Hewlett-Packard

Die Strategie

Neun Wochen nachdem sie das Podest als oberste Chefin von Hewlett-Packard bestiegen hatte, trat Meg Whitman in Europa erstmals vor großes Publikum – bei der Kundenkonferenz HP Discover 2011 in Wien vor geschätzten 7.000 interessierten Teilnehmern. Sie will dem Konzern ein neues Gesicht verpassen, sagte Whitman in ihrer Keynote, ein Gesicht, dem Kunden, Partner und nicht zuletzt auch die eigenen Mitarbeiter wieder vertrauen können. »Ich will das Drama HP aus den Schlagzeilen holen«, verkündete sie programmatisch. »Die Nummer-eins-Frage lautet: Wofür stehen wir, welche unternehmerische Strategie hat HP?«, fragte Whitman provokativ ins Auditorium. Eine Frage, die sich Kunden und Partner in den letzten Monaten oft genug gestellt und keine schlüssige Antwort darauf gefunden hatten.

»Wir sind stolz auf unser Kerngeschäft, die IT-Infrastruktur«, Meg Whitman, CEO von Hewlett-Packard.

Seit ihrem Amtsantritt hat Whitman bereits viel über das Unternehmen gelernt. Sie habe ihre Arbeit bei HP damit begonnen, die Stärken des Unternehmens zu analysieren. Ihr Fazit sei, dass sie in jedem Segment, in dem sie vertreten sind, Nummer eins oder Nummer zwei im Markt seien. Whitman hat sich auch klar zum PC-Geschäft bekannt. Eine Softwarefirma sei HP nicht und wolle es auch nicht werden. Der stärkste Geschäftszweig des Unternehmens sei die IT-Infrastruktur, die 70% der Einnahmen einbringe. »Wir sind stolz auf diesen Kern«, sagte Whitman und nannte fünf Säulen ihrer Strategie: Converged Infrastructure, Application Transformation, Enterprise Security, Information Optimization und Hybrid Delivery. Erhöhte Investitionen kündigte Whitman zudem für den Bereich Forschung und Entwicklung an: Das Budget für F&E sei bereits im vergangenen Geschäftsjahr angehoben worden und werde für 2012 und 2013 weiter erhöht.
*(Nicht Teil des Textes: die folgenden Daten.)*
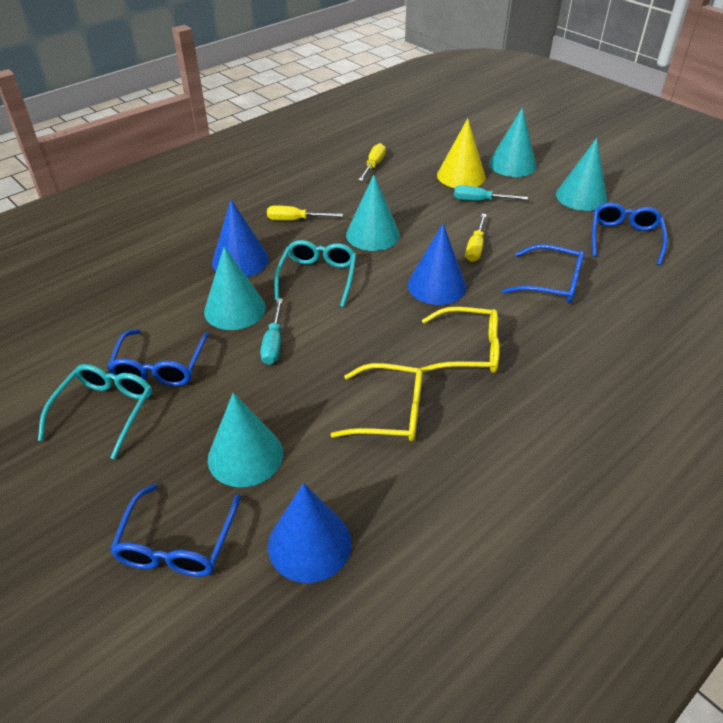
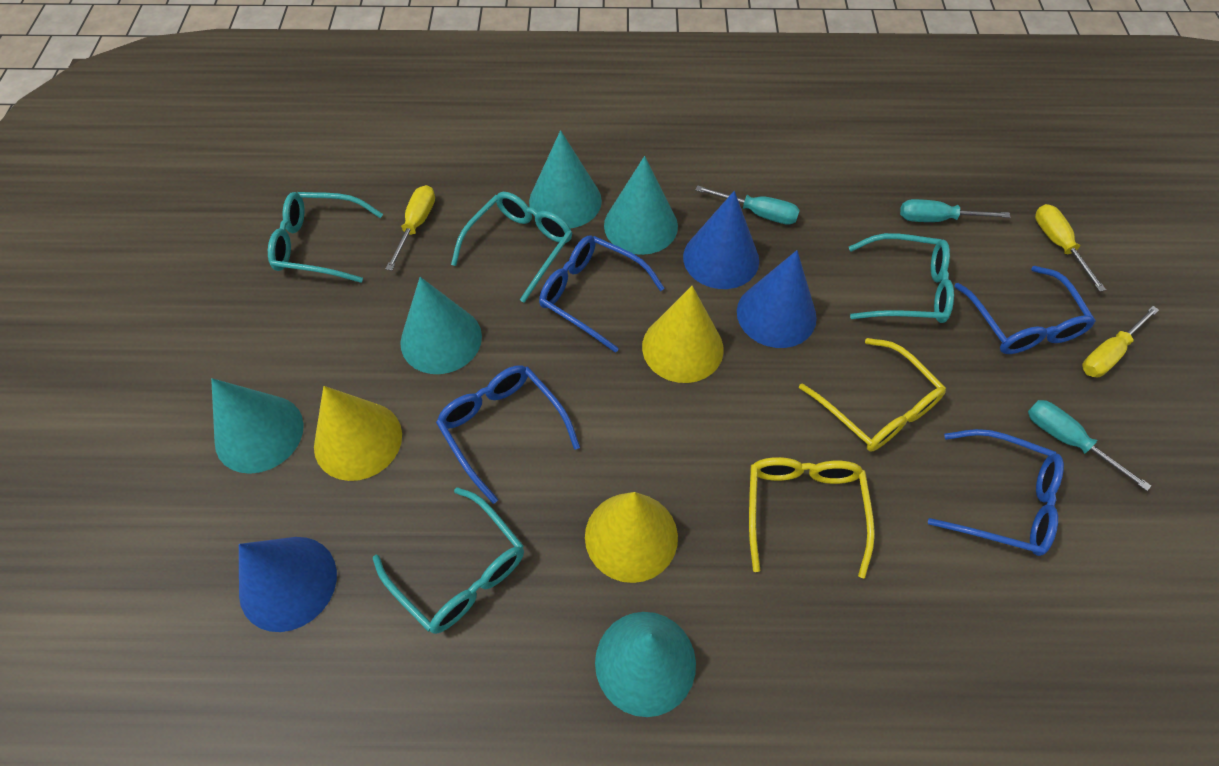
turquoise glasses: [38,364,152,459] [274,240,357,308] = 2 -> [268,192,383,283] [373,487,524,634] [451,192,572,303] [849,233,954,323] = 4
turquoise screwdriver: [260,298,283,365] [454,185,528,201] = 2 -> [695,185,800,225] [900,199,1010,222] [1028,400,1151,491] = 3
yellow cone: [437,118,485,188] = 1 -> [314,386,402,481] [585,492,678,583] [642,286,724,383] = 3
Erste Autonomy-Produkte. Whitman skizzierte die Konturen eines Unternehmens, in dem Server, Storage und Printer – also die sehr umsatzstarke Hardware-Infrastruktur – den harten Geschäftskern bilden, der durch den margenstarken Geschäftsbereich Software ergänzt wird. HP Software wächst mit 28% (Q4 2011) am stärksten, und Software scheint zurzeit HPs kreativster Innovationstreiber zu sein. Die Akquise der britischen Softwareschmiede Autonomy, mit rund 10 Mrd. US-Dollar nicht gerade ein Schnäppchen, trägt dazu erste Früchte.

Hardwareseitig sollen nun in drei neuen Autonomy-Appliances (für Archivierung, E-Discovery und Enterprise Search) bereits HP-Produkte – Proliant-Server, Storage-Komponenten und Netzwerktechologie – zum Einsatz kommen, um bisher nicht verwertbare Datenschätze in Unternehmen heben zu können.
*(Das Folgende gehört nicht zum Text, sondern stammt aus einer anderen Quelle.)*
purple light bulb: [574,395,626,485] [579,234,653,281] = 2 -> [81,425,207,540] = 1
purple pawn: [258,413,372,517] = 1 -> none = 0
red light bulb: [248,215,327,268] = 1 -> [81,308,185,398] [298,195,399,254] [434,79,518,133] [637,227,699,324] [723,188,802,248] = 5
Intelligent Data. Das Rückgrat der Software bildet Autonomys »Intelligent Data Operating Layer« (IDOL Release 10) – ein Stück Middleware, das Informationen aus unstrukturierten Daten wie Texten, Audio- und Videodateien, Social Media, E-Mails und Web-Inhalten erschließt wie ebenso aus strukturierten Quellen, wie Log-Dateien und maschinengenerierten Sensordaten. IDOL bindet zu alldem auch die Analyse-Engine der ebenfalls 2011 von HP gekauften Firma Vertica an.
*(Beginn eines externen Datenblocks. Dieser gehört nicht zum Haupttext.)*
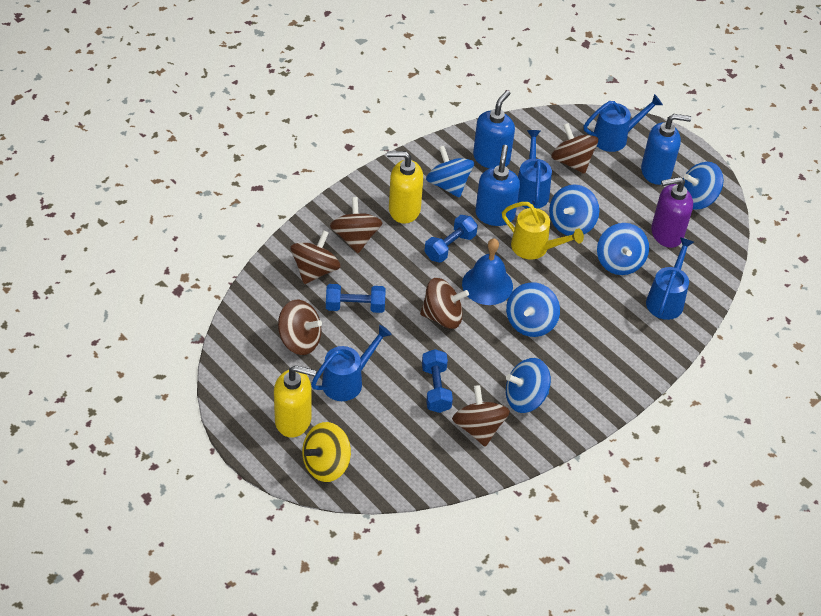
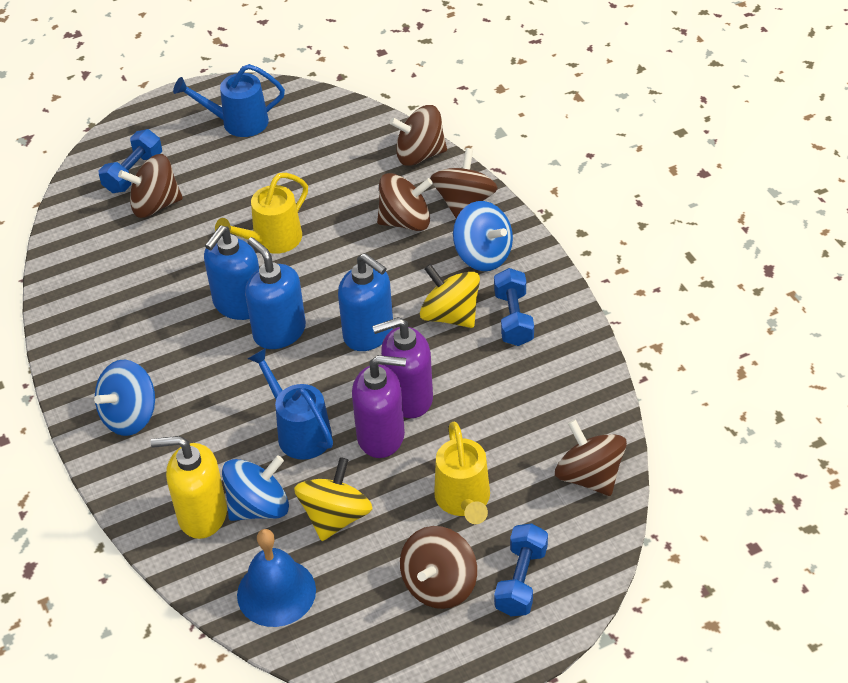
blue spinning top: [426,146,474,198] [506,282,560,337] [506,358,551,413] [549,184,599,236] [597,223,649,275] [683,162,724,210] = 6 -> [94,360,155,436] [222,455,289,521] [453,201,513,271] = 3
blue watering can: [311,325,392,401] [517,130,552,208] [584,94,663,152] [646,237,694,320] = 4 -> [173,64,285,137] [248,348,333,460] = 2
purple soap dispenser: [651,177,693,248] = 1 -> [352,355,406,458] [372,317,433,418] = 2
yellow soap dispenser: [274,365,316,438] [387,151,423,223] = 2 -> [151,436,227,539] = 1
yellow spinning top: [302,422,351,482] = 1 -> [294,457,372,541] [420,264,480,328] = 2
yellow watering can: [502,202,584,259] = 1 -> [215,173,308,254] [434,421,490,524] = 2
Autonomy-CEO Mike Lynch zufolge nimmt die Menge unstrukturierter Daten dreimal so schnell zu wie die strukturierter. »Viel zu lange haben Firmen strukturierte Daten relationalen Datenbanken anvertraut und unstrukturierte Daten mit einfachsten Technologien zur Abgleichung von Schlüsselbegriffen erschlossen«, sagte Lynch. Die Verknüpfung beider Welten erlaube es nun, neuartige Anwendungen zu entwickeln, um die in »menschengerechten Daten« vorliegenden Informationen zu erschließen.